■ Exercise description
One line at a time, check the entries below for the word "TRUE", and copy each line that has it.

Input for this task START

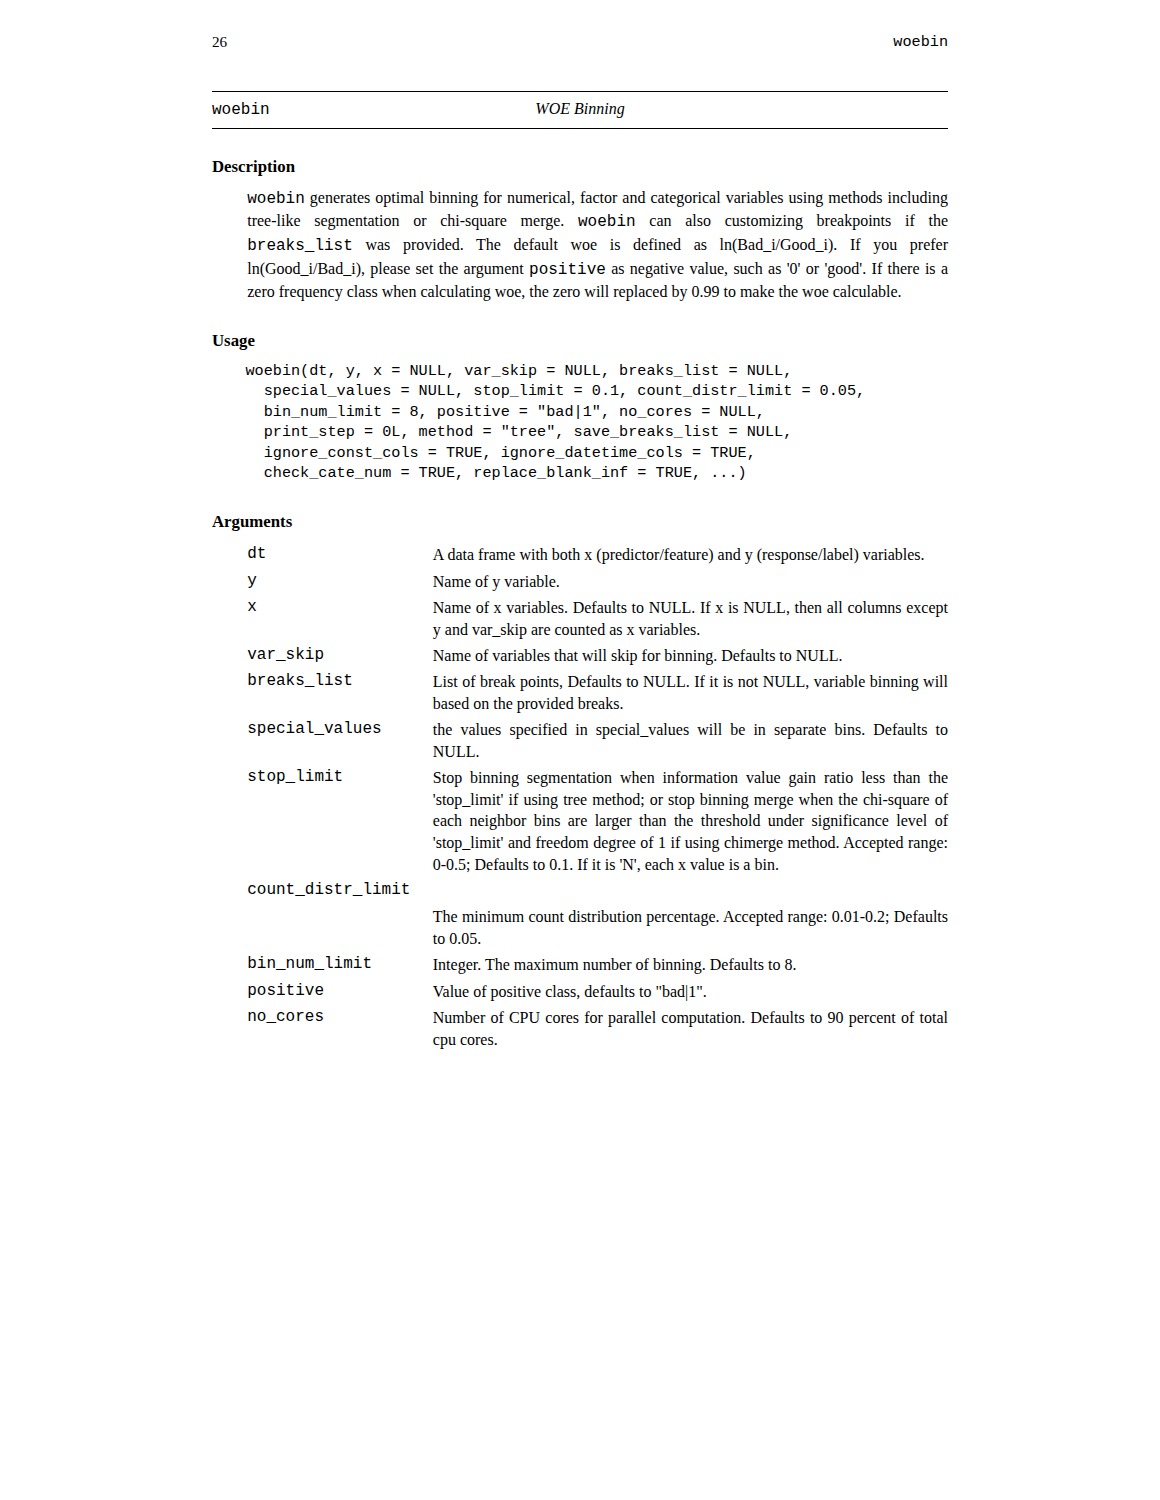26 woebin
woebin WOE Binning
Description
woebin generates optimal binning for numerical, factor and categorical variables using methods including tree-like segmentation or chi-square merge. woebin can also customizing breakpoints if the breaks_list was provided. The default woe is defined as ln(Bad_i/Good_i). If you prefer ln(Good_i/Bad_i), please set the argument positive as negative value, such as '0' or 'good'. If there is a zero frequency class when calculating woe, the zero will replaced by 0.99 to make the woe calculable.
Usage
woebin(dt, y, x = NULL, var_skip = NULL, breaks_list = NULL,
  special_values = NULL, stop_limit = 0.1, count_distr_limit = 0.05,
  bin_num_limit = 8, positive = "bad|1", no_cores = NULL,
  print_step = 0L, method = "tree", save_breaks_list = NULL,
  ignore_const_cols = TRUE, ignore_datetime_cols = TRUE,
  check_cate_num = TRUE, replace_blank_inf = TRUE, ...)
Arguments
dt
A data frame with both x (predictor/feature) and y (response/label) variables.
y
Name of y variable.
x
Name of x variables. Defaults to NULL. If x is NULL, then all columns except y and var_skip are counted as x variables.
var_skip
Name of variables that will skip for binning. Defaults to NULL.
breaks_list
List of break points, Defaults to NULL. If it is not NULL, variable binning will based on the provided breaks.
special_values
the values specified in special_values will be in separate bins. Defaults to NULL.
stop_limit
Stop binning segmentation when information value gain ratio less than the 'stop_limit' if using tree method; or stop binning merge when the chi-square of each neighbor bins are larger than the threshold under significance level of 'stop_limit' and freedom degree of 1 if using chimerge method. Accepted range: 0-0.5; Defaults to 0.1. If it is 'N', each x value is a bin.
count_distr_limit
The minimum count distribution percentage. Accepted range: 0.01-0.2; Defaults to 0.05.
bin_num_limit
Integer. The maximum number of binning. Defaults to 8.
positive
Value of positive class, defaults to "bad|1".
no_cores
Number of CPU cores for parallel computation. Defaults to 90 percent of total cpu cores.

Input for this task END

■ Solution to the problem
  ignore_const_cols = TRUE, ignore_datetime_cols = TRUE,
  check_cate_num = TRUE, replace_blank_inf = TRUE, ...)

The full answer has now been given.